On peut faire tout le travail que l’on veut pour intéresser les gamins à l’arbitrage, je peux leur expliquer mon boulot, qui est extraordinaire, et le plaisir que j’ai pris à arbitrer à toutes les étapes de ma carrière, y compris et surtout en fédérale.
Ce n’est pas parce que j’arbitre au haut niveau maintenant que je le dis. Je le dis parce que je sais qu’en voyant les tempêtes médiatiques qu’il peut y avoir autour de l’arbitrage, nos efforts pour intéresser un jeune arbitre ne feront jamais le poids. Tout le monde doit prendre conscience que c’est un travail compliqué et collectif.

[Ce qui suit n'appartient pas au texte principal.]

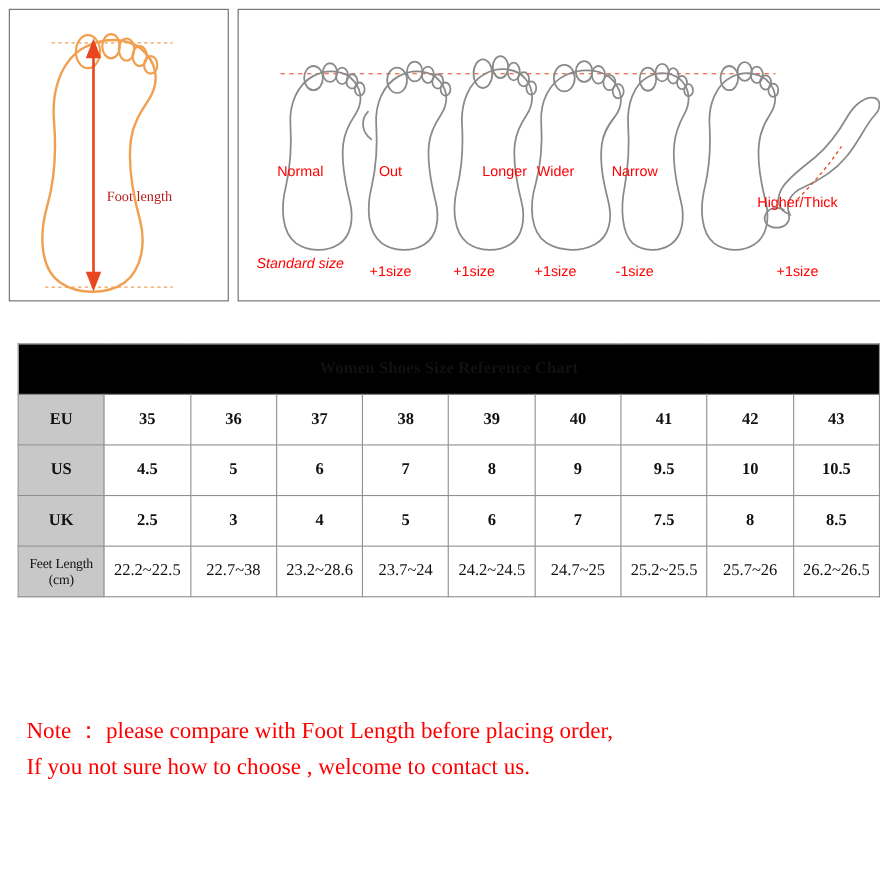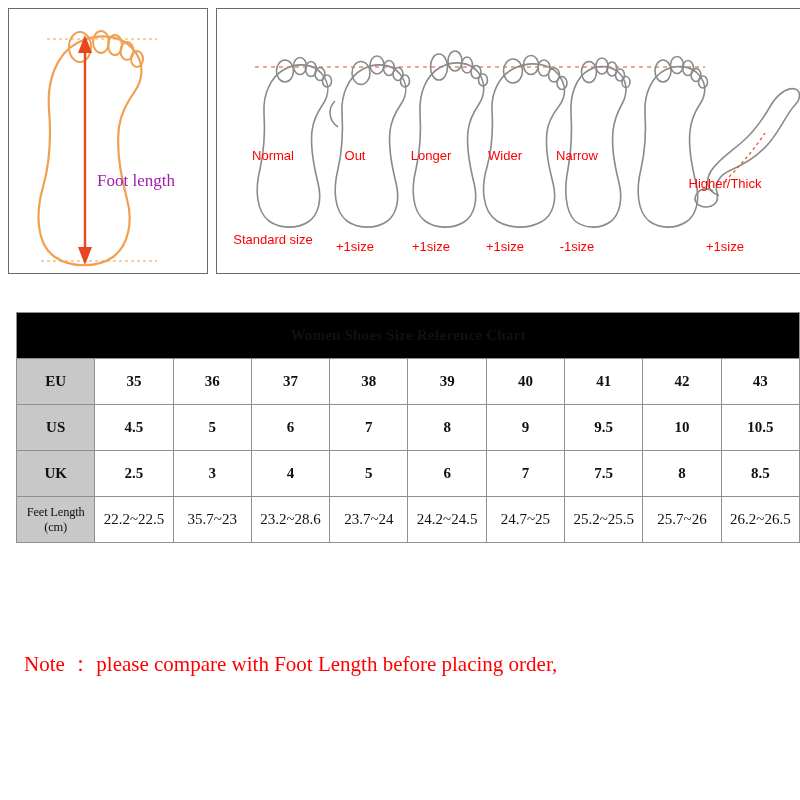"Longer" div.lbl-red { text-align: none -> right }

On doit changer le prisme sous lequel on voit l’arbitrage.
Par exemple, je viens de lire un article sur la réussite de Camille Lopez au pied en ce début de saison. Il est à 21/22, ce qui fait 95% de réussite. On disait, fort justement, que c’était extraordinaire. Si Camille était un arbitre, personne ne parlerait de ses 21 coups de pied réussis, mais uniquement du seul coup de pied qu’il a manqué. C’est ça la grande différence.
Oui un arbitre commet des erreurs, mais les meilleurs ont plus de 90% ou 95% de bonnes décisions. Le jour où l’on considèrera l’arbitre comme un buteur, et qu’on traitera sa performance dans son ensemble on aura alors un regard juste. On valorisera le rôle de l’arbitre et les gamins seront potentiellement intéressés. Tout le monde fera alors un peu plus pour le bien de notre sport.